Enfin il nous arriva un cri si perçant, que mon père se décida à ajuster la tête du Malais dès qu’il la distingua nettement. Deux fois il redressa le canon de son fusil ; deux fois, pâle et tremblant, il l’abaissa dans la direction que suivaient nos regards. Le coup partit, et un rugissement hideux qui en fut la réponse nous fit frissonner. Sans aucun doute le Malais était blessé ; nous le vîmes bondir et saisir avec ses dents le bras de son adversaire qui lui serrait la gorge, enlacer ses jambes dans les siennes et l’entraîner au bord du précipice. Mon père brisa son fusil avec rage, et à ce moment-là je fermai les yeux.

Quand je les rouvris, je vis tous mes compagnons qui se penchaient sur le torrent sans prononcer un seul mot ; j’allongeai la tête, et je ne distinguai rien que l’écume de l’eau qui bouillonnait, je n’entendis rien que le bruit des cascades, qui montait d’en bas. Nous restâmes là quelque temps encore, comme pour dire adieu à notre compagnon et puis nous reprîmes la route de nos quartiers.

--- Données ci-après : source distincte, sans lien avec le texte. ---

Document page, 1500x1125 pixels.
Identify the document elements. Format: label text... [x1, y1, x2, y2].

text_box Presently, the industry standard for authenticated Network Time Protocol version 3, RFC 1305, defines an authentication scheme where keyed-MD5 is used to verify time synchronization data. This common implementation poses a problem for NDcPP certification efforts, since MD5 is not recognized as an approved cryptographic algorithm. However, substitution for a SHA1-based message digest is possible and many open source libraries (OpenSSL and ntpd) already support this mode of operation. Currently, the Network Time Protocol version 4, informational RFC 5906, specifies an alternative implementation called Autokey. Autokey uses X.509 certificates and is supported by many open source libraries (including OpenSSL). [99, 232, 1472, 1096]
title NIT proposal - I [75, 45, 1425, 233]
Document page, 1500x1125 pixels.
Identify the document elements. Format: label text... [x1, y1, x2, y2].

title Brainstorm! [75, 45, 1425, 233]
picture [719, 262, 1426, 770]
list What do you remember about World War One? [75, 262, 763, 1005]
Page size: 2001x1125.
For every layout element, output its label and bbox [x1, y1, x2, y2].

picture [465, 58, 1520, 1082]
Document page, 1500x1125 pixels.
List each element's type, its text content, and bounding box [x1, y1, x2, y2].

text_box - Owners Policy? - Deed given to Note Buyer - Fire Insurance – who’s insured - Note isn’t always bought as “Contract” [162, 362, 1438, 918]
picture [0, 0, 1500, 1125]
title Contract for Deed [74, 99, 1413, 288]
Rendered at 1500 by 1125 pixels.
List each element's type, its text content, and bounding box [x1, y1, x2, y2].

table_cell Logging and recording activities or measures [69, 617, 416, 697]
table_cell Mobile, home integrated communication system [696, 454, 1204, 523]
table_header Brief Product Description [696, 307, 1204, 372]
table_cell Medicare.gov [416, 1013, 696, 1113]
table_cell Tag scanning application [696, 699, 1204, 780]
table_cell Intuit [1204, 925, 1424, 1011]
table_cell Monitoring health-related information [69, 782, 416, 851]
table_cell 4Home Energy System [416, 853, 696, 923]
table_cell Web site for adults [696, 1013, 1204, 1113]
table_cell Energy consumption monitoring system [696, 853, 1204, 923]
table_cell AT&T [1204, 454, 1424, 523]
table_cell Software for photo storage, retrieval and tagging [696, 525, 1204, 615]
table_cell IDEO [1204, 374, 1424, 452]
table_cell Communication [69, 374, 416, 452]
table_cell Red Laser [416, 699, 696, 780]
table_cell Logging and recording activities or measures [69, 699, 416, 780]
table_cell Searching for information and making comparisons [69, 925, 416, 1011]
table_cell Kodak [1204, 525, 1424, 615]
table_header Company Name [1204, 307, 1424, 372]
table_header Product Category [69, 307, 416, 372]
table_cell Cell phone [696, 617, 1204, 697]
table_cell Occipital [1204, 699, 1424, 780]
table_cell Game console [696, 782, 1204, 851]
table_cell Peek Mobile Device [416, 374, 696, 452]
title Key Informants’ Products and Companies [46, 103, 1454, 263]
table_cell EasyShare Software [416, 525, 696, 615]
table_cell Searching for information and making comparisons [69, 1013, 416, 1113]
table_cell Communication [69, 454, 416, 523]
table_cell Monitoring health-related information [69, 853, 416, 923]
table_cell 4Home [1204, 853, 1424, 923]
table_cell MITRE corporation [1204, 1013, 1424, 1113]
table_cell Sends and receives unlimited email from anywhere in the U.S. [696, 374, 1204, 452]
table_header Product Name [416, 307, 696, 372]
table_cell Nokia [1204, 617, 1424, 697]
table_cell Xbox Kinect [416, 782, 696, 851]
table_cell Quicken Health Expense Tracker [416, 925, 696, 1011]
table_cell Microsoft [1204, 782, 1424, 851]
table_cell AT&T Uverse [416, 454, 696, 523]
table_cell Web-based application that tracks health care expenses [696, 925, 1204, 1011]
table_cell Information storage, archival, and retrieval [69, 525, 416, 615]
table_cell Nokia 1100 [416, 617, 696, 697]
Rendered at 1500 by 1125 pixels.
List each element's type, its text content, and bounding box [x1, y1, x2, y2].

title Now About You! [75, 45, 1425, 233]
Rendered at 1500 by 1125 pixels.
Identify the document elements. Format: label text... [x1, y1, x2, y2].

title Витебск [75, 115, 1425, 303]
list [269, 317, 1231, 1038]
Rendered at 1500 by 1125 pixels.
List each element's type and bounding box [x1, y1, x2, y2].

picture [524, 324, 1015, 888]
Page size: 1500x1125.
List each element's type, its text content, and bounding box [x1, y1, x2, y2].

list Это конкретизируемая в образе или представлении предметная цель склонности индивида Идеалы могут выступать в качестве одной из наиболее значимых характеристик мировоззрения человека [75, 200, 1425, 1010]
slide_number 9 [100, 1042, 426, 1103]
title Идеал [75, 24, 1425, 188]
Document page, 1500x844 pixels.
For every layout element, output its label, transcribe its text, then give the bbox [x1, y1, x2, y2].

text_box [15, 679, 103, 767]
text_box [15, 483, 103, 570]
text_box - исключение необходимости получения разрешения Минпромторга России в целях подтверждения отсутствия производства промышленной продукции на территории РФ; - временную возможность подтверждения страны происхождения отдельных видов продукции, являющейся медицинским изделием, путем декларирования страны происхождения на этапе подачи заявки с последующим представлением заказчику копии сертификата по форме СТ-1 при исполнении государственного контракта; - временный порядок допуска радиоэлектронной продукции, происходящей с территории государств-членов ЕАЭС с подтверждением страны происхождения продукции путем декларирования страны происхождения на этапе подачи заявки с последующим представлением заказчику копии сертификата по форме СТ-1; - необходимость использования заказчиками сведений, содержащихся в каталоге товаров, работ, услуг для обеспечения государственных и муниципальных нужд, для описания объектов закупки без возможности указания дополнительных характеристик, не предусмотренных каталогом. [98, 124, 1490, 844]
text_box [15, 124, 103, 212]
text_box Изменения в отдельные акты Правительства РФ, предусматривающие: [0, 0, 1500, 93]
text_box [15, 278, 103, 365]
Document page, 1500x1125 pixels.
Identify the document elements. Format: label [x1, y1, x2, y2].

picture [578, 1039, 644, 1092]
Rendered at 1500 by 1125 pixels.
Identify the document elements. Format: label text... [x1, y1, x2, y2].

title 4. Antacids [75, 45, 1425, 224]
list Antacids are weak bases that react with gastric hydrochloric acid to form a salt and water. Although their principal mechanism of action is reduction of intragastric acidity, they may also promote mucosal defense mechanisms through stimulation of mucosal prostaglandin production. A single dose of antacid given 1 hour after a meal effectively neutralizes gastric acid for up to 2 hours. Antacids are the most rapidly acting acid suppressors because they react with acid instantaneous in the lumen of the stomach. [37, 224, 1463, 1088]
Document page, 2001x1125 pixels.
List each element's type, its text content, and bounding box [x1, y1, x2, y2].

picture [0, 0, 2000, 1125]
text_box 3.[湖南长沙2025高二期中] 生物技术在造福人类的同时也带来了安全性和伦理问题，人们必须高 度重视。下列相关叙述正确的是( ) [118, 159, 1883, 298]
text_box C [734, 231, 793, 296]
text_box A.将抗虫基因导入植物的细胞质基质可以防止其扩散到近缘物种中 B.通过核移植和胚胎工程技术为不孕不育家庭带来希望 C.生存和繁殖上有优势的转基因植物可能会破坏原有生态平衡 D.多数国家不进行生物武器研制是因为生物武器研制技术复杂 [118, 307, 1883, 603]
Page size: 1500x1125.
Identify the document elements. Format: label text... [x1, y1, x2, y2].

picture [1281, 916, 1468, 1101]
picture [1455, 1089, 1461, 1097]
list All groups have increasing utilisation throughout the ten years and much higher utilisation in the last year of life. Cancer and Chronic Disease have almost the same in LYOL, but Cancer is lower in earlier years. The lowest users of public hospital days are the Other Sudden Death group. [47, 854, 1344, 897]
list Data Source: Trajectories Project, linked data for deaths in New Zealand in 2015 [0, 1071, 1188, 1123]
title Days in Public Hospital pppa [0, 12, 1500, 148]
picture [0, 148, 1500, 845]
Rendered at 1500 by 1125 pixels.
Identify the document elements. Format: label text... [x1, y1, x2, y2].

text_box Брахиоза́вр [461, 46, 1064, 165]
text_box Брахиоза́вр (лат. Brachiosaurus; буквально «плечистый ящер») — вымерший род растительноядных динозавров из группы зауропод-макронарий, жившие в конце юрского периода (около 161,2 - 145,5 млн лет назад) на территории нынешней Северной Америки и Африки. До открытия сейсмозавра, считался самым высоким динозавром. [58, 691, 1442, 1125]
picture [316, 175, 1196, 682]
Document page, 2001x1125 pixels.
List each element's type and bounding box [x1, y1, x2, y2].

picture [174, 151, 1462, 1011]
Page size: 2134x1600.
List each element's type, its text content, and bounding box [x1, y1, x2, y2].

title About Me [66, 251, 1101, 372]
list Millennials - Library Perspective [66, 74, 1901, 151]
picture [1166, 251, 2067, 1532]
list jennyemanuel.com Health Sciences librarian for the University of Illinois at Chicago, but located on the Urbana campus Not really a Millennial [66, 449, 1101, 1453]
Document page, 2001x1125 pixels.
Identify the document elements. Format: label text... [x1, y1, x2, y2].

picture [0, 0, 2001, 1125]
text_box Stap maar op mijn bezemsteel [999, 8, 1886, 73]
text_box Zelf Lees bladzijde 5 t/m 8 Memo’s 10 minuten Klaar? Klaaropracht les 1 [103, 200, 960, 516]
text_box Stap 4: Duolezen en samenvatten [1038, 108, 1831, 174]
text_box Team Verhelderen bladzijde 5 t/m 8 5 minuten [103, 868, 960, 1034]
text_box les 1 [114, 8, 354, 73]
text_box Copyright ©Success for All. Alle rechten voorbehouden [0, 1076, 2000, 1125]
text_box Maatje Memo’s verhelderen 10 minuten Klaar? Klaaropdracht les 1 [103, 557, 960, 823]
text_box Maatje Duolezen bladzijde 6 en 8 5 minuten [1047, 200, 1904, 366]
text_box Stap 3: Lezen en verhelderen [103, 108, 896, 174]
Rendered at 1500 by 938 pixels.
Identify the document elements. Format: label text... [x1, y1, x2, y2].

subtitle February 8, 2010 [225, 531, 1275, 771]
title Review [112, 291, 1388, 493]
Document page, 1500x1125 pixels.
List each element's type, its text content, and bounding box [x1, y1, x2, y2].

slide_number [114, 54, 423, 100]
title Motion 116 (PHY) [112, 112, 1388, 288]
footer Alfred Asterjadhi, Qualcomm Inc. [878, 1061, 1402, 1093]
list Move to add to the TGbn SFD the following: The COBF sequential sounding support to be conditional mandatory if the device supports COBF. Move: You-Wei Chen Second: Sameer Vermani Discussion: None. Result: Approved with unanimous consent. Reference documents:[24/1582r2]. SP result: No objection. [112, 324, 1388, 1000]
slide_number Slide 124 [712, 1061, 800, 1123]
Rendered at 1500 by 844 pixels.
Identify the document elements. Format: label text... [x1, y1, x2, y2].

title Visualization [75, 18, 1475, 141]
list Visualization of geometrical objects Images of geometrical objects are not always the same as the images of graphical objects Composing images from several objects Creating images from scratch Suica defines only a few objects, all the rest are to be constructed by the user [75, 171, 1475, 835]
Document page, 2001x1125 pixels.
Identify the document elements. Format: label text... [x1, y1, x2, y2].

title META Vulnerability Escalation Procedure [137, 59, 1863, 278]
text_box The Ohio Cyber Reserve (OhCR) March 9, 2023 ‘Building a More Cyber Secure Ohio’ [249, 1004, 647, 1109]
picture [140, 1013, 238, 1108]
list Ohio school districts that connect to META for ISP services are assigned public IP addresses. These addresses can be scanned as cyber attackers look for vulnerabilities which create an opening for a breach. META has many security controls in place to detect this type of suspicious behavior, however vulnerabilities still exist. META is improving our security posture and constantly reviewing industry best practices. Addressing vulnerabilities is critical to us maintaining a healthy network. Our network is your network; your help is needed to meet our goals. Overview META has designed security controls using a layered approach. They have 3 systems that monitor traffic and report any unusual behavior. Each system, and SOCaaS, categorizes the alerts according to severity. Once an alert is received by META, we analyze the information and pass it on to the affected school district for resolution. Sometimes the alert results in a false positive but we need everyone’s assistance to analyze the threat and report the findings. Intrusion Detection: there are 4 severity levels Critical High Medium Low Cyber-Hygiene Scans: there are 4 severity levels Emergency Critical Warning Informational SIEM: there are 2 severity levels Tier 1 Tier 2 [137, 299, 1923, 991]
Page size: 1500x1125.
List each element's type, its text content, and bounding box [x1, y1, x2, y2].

Nous traversâmes tristement les plaines, les ravins, les sentiers pénibles que nous avions parcourus les jours précédents avec une joyeuse ardeur. Celui que nous venions de perdre dans la campagne ne laissait point de famille après lui ; mais c’était un bon compagnon, un de ces anciens créoles des hauts de Saint-Benoît qui aiment à se plonger dans les parties solitaires de l’île, qui s’entendent à pêcher dans les baies, dans les bassins profonds des rivières, aussi bien qu’à dépister les chèvres sur les mornes.

À mesure que nous descendions vers le village, chacun se séparait pour regagner son toit. Mon genou enflait à vue d’œil, et cependant, comme je touchais au terme de ma course, la douleur et la fatigue ne m’empêchaient point de hâter le pas. Pour nous, messieurs, qui ne faisions jamais de grands voyages, une expédition de quelques jours dans le creux de ces montagnes inhabitées équivaut presque à une campagne lointaine ; l’absence nous semble longue. Quand j’aperçus les cases du hameau disséminées sous les arbres, à travers les jardins, sous un beau soleil, à mi-côte, en face d’une mer étincelante, je sentis mon cœur se gonfler. Puis, il me vint à l’esprit que bien des choses avaient dû se passer pendant cet intervalle, et à la joie du retour se mêla une inquiétude que je ne pouvais surmonter.